In January 1994 Francis Chao died, and PRP, the research-and-development company he had founded 10 years earlier in Watertown, Mass., nearly died with him.
It was a crisis of nearly insurmountable proportions. PRP's main product -- infusible platelet membranes to be used in the treatment of cancer patients undergoing chemotherapy -- was still not ready for Food and Drug Administration clinical trials at the time of Chao's death. PRP was running low on working capital, but since it didn't have an obvious management successor in place, its investors were unwilling to contribute additional funds.
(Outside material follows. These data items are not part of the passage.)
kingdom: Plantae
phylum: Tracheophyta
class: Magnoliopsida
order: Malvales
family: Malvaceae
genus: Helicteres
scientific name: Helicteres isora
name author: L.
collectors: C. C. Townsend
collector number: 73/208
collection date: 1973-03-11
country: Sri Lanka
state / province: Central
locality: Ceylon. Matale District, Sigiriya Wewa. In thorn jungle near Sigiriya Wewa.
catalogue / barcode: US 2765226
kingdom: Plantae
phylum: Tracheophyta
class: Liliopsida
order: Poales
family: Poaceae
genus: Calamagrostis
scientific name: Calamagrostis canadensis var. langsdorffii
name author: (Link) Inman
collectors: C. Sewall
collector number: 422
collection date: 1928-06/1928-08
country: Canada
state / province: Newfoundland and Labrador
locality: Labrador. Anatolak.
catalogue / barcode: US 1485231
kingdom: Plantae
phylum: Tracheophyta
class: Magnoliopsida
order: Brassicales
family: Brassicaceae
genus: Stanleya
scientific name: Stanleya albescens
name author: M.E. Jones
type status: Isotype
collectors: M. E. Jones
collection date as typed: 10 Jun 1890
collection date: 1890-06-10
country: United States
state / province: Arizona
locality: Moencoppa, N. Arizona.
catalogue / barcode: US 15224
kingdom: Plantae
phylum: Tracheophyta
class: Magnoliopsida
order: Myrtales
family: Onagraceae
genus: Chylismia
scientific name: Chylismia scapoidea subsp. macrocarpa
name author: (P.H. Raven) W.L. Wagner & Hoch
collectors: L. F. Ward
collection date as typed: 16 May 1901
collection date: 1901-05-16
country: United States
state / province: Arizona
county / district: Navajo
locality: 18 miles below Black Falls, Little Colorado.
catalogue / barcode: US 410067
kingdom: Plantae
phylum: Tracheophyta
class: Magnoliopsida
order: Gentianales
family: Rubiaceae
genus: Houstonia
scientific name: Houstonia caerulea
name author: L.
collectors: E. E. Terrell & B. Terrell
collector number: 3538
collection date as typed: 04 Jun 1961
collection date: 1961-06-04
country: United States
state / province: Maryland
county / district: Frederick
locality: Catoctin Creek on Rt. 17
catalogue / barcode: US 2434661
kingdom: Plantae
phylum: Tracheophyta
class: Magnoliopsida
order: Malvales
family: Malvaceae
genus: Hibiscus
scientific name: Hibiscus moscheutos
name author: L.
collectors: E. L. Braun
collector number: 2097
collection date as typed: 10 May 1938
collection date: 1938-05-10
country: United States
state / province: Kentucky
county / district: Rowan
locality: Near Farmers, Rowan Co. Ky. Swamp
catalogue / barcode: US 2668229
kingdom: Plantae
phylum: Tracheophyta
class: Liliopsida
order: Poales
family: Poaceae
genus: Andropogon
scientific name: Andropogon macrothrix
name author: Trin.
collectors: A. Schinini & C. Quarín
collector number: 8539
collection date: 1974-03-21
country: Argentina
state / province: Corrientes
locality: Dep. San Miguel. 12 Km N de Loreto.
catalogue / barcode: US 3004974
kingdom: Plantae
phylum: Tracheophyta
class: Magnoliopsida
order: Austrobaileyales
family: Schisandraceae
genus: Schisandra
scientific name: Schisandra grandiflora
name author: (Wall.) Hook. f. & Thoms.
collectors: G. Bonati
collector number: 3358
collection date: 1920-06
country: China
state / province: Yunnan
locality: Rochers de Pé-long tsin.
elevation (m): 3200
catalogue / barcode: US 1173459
Fortunately, PRP had a $2.5-million key-man insurance policy on its 56-year-old CEO. "That policy was the only reason PRP survived its founder's death," says senior vice-president Richard D. Whiting. "We needed money to carry us through to the point where we'd have some FDA clinical-trial results and new management in place."
Whiting, who works jointly for PRP and for one of its largest investors, Dynamics Technology, offers some advice for other companies weighing the pros and cons of key-man insurance:
· The thinner the top-management ranks, the more you need the protection. "In a case like PRP's," says Whiting, "where Dr. Chao was the main person responsible for running the company, directing research, and attracting investors, you need more insurance than in a case where there are more people near the top."
· You'll need more coverage than you imagine, so buy as much as your company can afford. In retrospect, Whiting believes that a more accurate assessment of PRP's key-man needs would have been $5 million to $10 million. (One reason: If Chao's widow had wanted the company to purchase his 50% stock stake, that would have eaten up the insurance proceeds, leaving nothing for working capital.)
"Unfortunately, there's no science involved in making the assessment. You just come up with an estimated range and then buy as much coverage as your company can afford," Whiting says. PRP's annual policy fee was $7,800 in its last year.
· Keep reevaluating your coverage level. "In a growth situation, the value of your key man keeps changing, so it makes sense to recheck your coverage levels yearly," Whiting advises. If you broaden management ranks, you may be able to reduce coverage. "But in a case like PRP's, where our capital needs kept getting greater the closer we got to clinical trials, we really needed to be increasing Dr. Chao's coverage."
Although a bigger policy might have been desirable, Chao's policy did achieve the goal of keeping his company alive. With new management and scientific leadership in place, PRP was able to raise $2 million more from investors, which carried it through some successful FDA trials. For now, says Whiting, "we're in great shape."